On Jun 9, 2009, at 1:39 PM, [email protected] wrote:

Well our system is everything for text mining/NLP, we already have
several sets of sentence splitter, tokenizers, named entity taggers,
parsers and many other kinds of tools ready to use.
Our tools are completely interoperable based on the UIMA framework, no
programming required to create a workflow since data type compatiblity
is guranteed.
Please visit http://u-compare.org/ for details.
If you only need text mining/NLP with less human labor, U-Compare is for you.

Excellent! I'll take a look; our Syracuse-based Center for NLP has several such tools as well - POS taggers and the like. However, I'm not able to access or implement any of it on my own, nor redistribute, due to licensing considerations.

Less human labor as a goal is an understatement; one research project requires two graduate students for a full year to code enough data for a paper. Even so, this generates very small training data sets for some content code categories.

What I am not sure is whether we can assume that the input is a raw
text document in this community...

Yes, I agree - our analyses often have to handle (computer) code snippets as well, which is quite problematic when one of the content analysis schema items is punctuation usage! This might not be quite so problematic if we were handling text with only one sort of code snippets embedded in it, but that is not the case. We already do quite a bit of pre-processing because the texts are email messages, so we must ensure a uniform character set and remove headers and signatures.

one piece of analysis. For our uses, the applications of the tools are
drastically restricted when only one level of text is allowable, but
transcending the sentence structure is difficult for NLP.
Do you mean something which has dependencies over sentences like
coreference resolutions?

I believe that's it - I'm not an NLP person, just sufficiently familiar with the lingo from hearing many, many reports in research group meetings... The larger issue is that a whole message unit could be considered representative of some construct or other, while at the same time, a few words within one of several paragraphs within the same message will represent other constructs.
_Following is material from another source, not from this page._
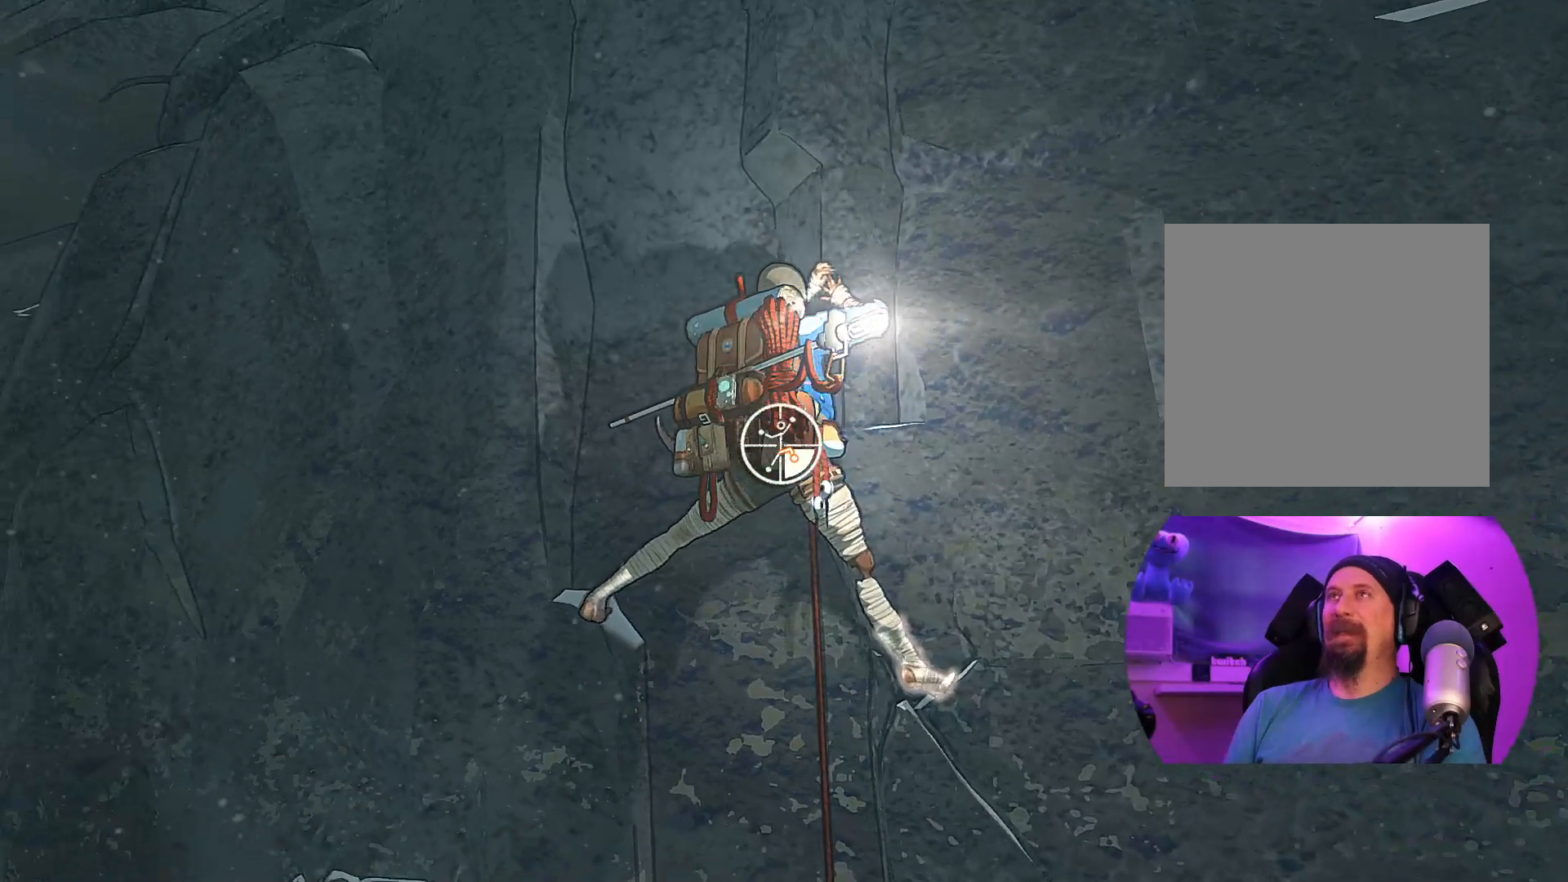
{"buttons": ["R1"], "left_stick": "center", "right_stick": "center", "events": []}
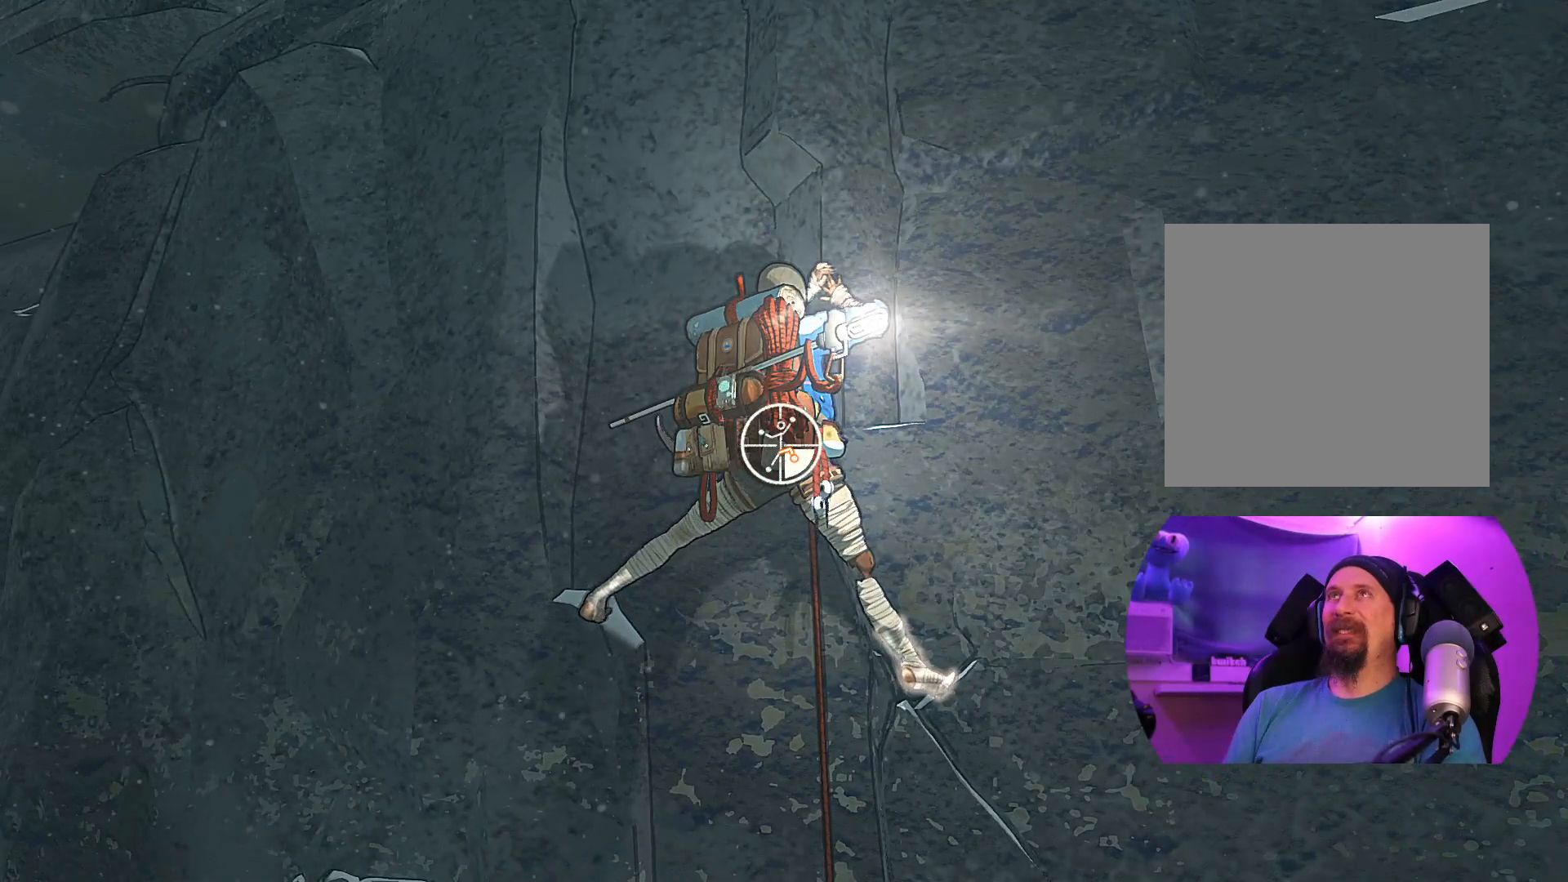
{"buttons": ["R1"], "left_stick": "center", "right_stick": "center", "events": []}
Just from curiosity as an NLP researcher, what sort of analysis you
are planning to perform?

Generally, it's standard qualitative content analysis of the positivistic (rather than hermeneutic) variety. For example, the coding schema for a recent effort included vocatives, inclusive pronouns, jargon, punctuation, apologies, self-depreciation, and appreciation as the specific operationalizations for Face Theory and Politeness Theory. The context was group maintenance (the efforts made by group members to maintain group cohesion) in open source software development projects. Some of the content codes are very easy to achieve high precision and recall (e.g. inclusive pronouns and vocatives have great performance) while others had to be dropped from the coding schema entirely because there were too few examples in the gold standard, or else we couldn't even achieve human inter-rater reliability, as in the case of humor. It turns out that humor is simply too subjective even for humans to code effectively, particularly when it's in email form.

I would definitely be interested in getting my hands on a text mining
plugin or service for Taverna. I would immediately be able to do quite
a few interesting snippets of research that are currently impossible
for me, starting with analysis of the 3.42 GB CSV of juicy search log
data that's just gathering virtual dust on my hard drive...
Well the performance/output issue is another sort of problem.
Our system is scable and possible to be launched locally, but you need
to prepare your servers to run such a large data.
I think we could provide our system as Taverna-linked soon.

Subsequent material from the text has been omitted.